Ahhhhh! Life is fun:)
Darlene Davis | Sep 21, 2010 | Reply
Darlene,
The honeymoon phase is a lovely period, so enjoy it as long as you can! Conflict is the beginning of the “power struggle” phase of the relationship, and I’m glad that I’ve been able to give you a new perspective on it. I’ve also said more about it in my “Three Stages of Relationship” video: http://bit.ly/bR9BIC
drsheck | Sep 22, 2010 | Reply
Adam,
Thanks for sharing your philosophy of counseling couples. I believe your approach is one that obviously sees many happy results. Being there through the good & bad is sometimes hard for couples. You hold the space for honest, safe communications. Wonderful!
Val
Val Wilcox | Sep 22, 2010 | Reply
Val,
Thanks for your kind words and encouragement. I really do LOVE my work.
Adam
drsheck | Sep 22, 2010 | Reply
Adam, Not to mention that you have to work or maintenance if you will. I think successful couples have each other as top of mind. When that starts to fade, issues get unresolved.
Gary Young- China Sourcing | Sep 23, 2010 | Reply
Gary,
It’s a fine balance, between me and we, and at different stages of our lives, the balance shifts. Keep the balance is the secret.
Thanks for sharing,
Adam
drsheck | Sep 23, 2010 | Reply
“I believe that CONFLICT is the motivating force for healing and growth in relationships.”
I wholeheartedly agree Adam! I believe conflict is also the force for healing and growth in all aspects of life.
Kevin Martineau | Sep 24, 2010 | Reply
Kevin,
Like minds, eh? Love your work, thanks for sharing.
Adam
drsheck | Sep 25, 2010 | Reply
Thank you for your informative post. Conflict is a very strong word, but I agree without sharing your true thoughts and feelings with your partner, your relationship will not expand and grow.
I have been married nearly 29 years, and while we have had our share of “conflicts” or differing viewpoints, respect has been the cornerstone of our relationships. Respect for each others choices and decisions, and not being afraid to voice those opinions.

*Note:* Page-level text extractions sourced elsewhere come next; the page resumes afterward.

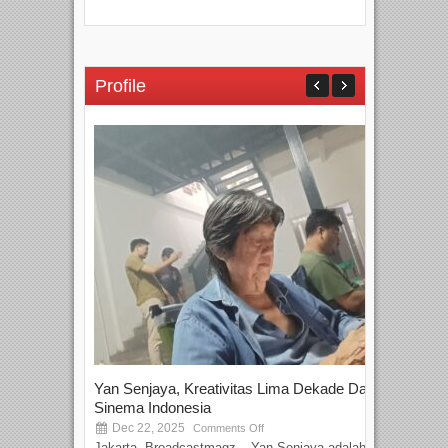
Profile
Yan Senjaya, Kreativitas Lima Dekade Dalam
Tam
Sinema Indonesia
Film
Dec 22, 2025
S
Comments Off
Jakarta, Broadcastmagz – Yan Senjaya adalah...
Beka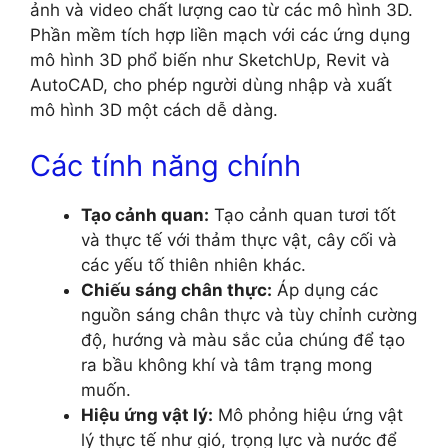
ảnh và video chất lượng cao từ các mô hình 3D.
Phần mềm tích hợp liền mạch với các ứng dụng
mô hình 3D phổ biến như SketchUp, Revit và
AutoCAD, cho phép người dùng nhập và xuất
mô hình 3D một cách dễ dàng.
Các tính năng chính
Tạo cảnh quan:
Tạo cảnh quan tươi tốt
và thực tế với thảm thực vật, cây cối và
các yếu tố thiên nhiên khác.
Chiếu sáng chân thực:
Áp dụng các
nguồn sáng chân thực và tùy chỉnh cường
độ, hướng và màu sắc của chúng để tạo
ra bầu không khí và tâm trạng mong
muốn.
Hiệu ứng vật lý:
Mô phỏng hiệu ứng vật
lý thực tế như gió, trọng lực và nước để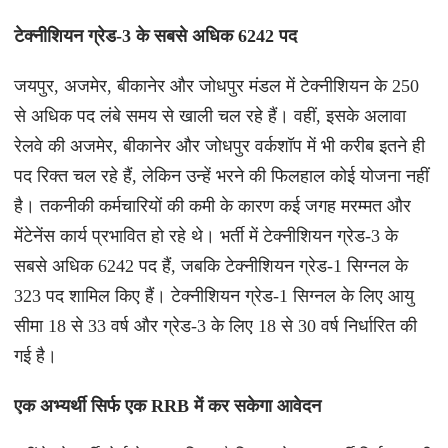
टेक्नीशियन ग्रेड-3 के सबसे अधिक 6242 पद
जयपुर, अजमेर, बीकानेर और जोधपुर मंडल में टेक्नीशियन के 250
से अधिक पद लंबे समय से खाली चल रहे हैं। वहीं, इसके अलावा
रेलवे की अजमेर, बीकानेर और जोधपुर वर्कशॉप में भी करीब इतने ही
पद रिक्त चल रहे हैं, लेकिन उन्हें भरने की फिलहाल कोई योजना नहीं
है। तकनीकी कर्मचारियों की कमी के कारण कई जगह मरम्मत और
मेंटेनेंस कार्य प्रभावित हो रहे थे। भर्ती में टेक्नीशियन ग्रेड-3 के
सबसे अधिक 6242 पद हैं, जबकि टेक्नीशियन ग्रेड-1 सिग्नल के
323 पद शामिल किए हैं। टेक्नीशियन ग्रेड-1 सिग्नल के लिए आयु
सीमा 18 से 33 वर्ष और ग्रेड-3 के लिए 18 से 30 वर्ष निर्धारित की
गई है।
एक अभ्यर्थी सिर्फ एक RRB में कर सकेगा आवेदन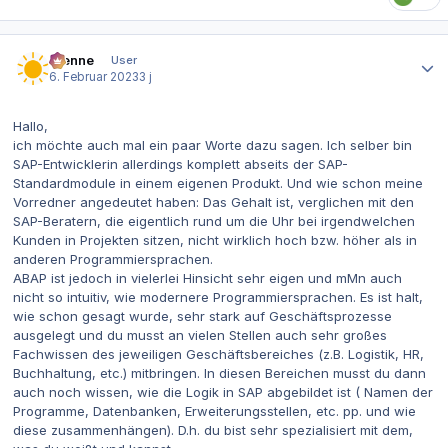
Autor-Statistiken
Rienne
User
6. Februar 2023
3 j
Hallo,
ich möchte auch mal ein paar Worte dazu sagen. Ich selber bin
SAP-Entwicklerin allerdings komplett abseits der SAP-
Standardmodule in einem eigenen Produkt. Und wie schon meine
Vorredner angedeutet haben: Das Gehalt ist, verglichen mit den
SAP-Beratern, die eigentlich rund um die Uhr bei irgendwelchen
Kunden in Projekten sitzen, nicht wirklich hoch bzw. höher als in
anderen Programmiersprachen.
ABAP ist jedoch in vielerlei Hinsicht sehr eigen und mMn auch
nicht so intuitiv, wie modernere Programmiersprachen. Es ist halt,
wie schon gesagt wurde, sehr stark auf Geschäftsprozesse
ausgelegt und du musst an vielen Stellen auch sehr großes
Fachwissen des jeweiligen Geschäftsbereiches (z.B. Logistik, HR,
Buchhaltung, etc.) mitbringen. In diesen Bereichen musst du dann
auch noch wissen, wie die Logik in SAP abgebildet ist ( Namen der
Programme, Datenbanken, Erweiterungsstellen, etc. pp. und wie
diese zusammenhängen). D.h. du bist sehr spezialisiert mit dem,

Brenda Freeman | Sep 27, 2010 | Reply
Brenda,
I would agree with your, respect for ourself and our partner definitely gives us the freedom to be genuine and work through conflicts.
Thanks for sharing,
Adam
drsheck | Sep 27, 2010 | Reply
Hi Adam,
Thank you for sharing your philosophy on couple conflict. To me conflict is just another form of communication, which is a basic need in any relationship. I have a question though, what if your partner will not engage in any form of conflict or communication to work through unmet needs?
Thanks for sharing
Bec
Bec McFerran | Sep 29, 2010 | Reply
Bec,
Glad you enjoyed the post. If your partner will not engage in any form of communication to work through your unmet needs, I guess you have to decide whether you can live in a relationship like that and what you’re willing to do if it doesn’t change. If you submit it to http://www.askadamnow.com, happy to address it in more detail at my next teleseminar.
Adam
drsheck | Sep 29, 2010 | Reply
I agree that conflict is not an indication of a poor relationship. It’s how a couple learns to repair the relationship after the conflict that’s important.
Ian | Oct 23, 2010 | Reply
Ian,
Thanks so much for sharing. I totally agree with you, it’s ALL about the working through.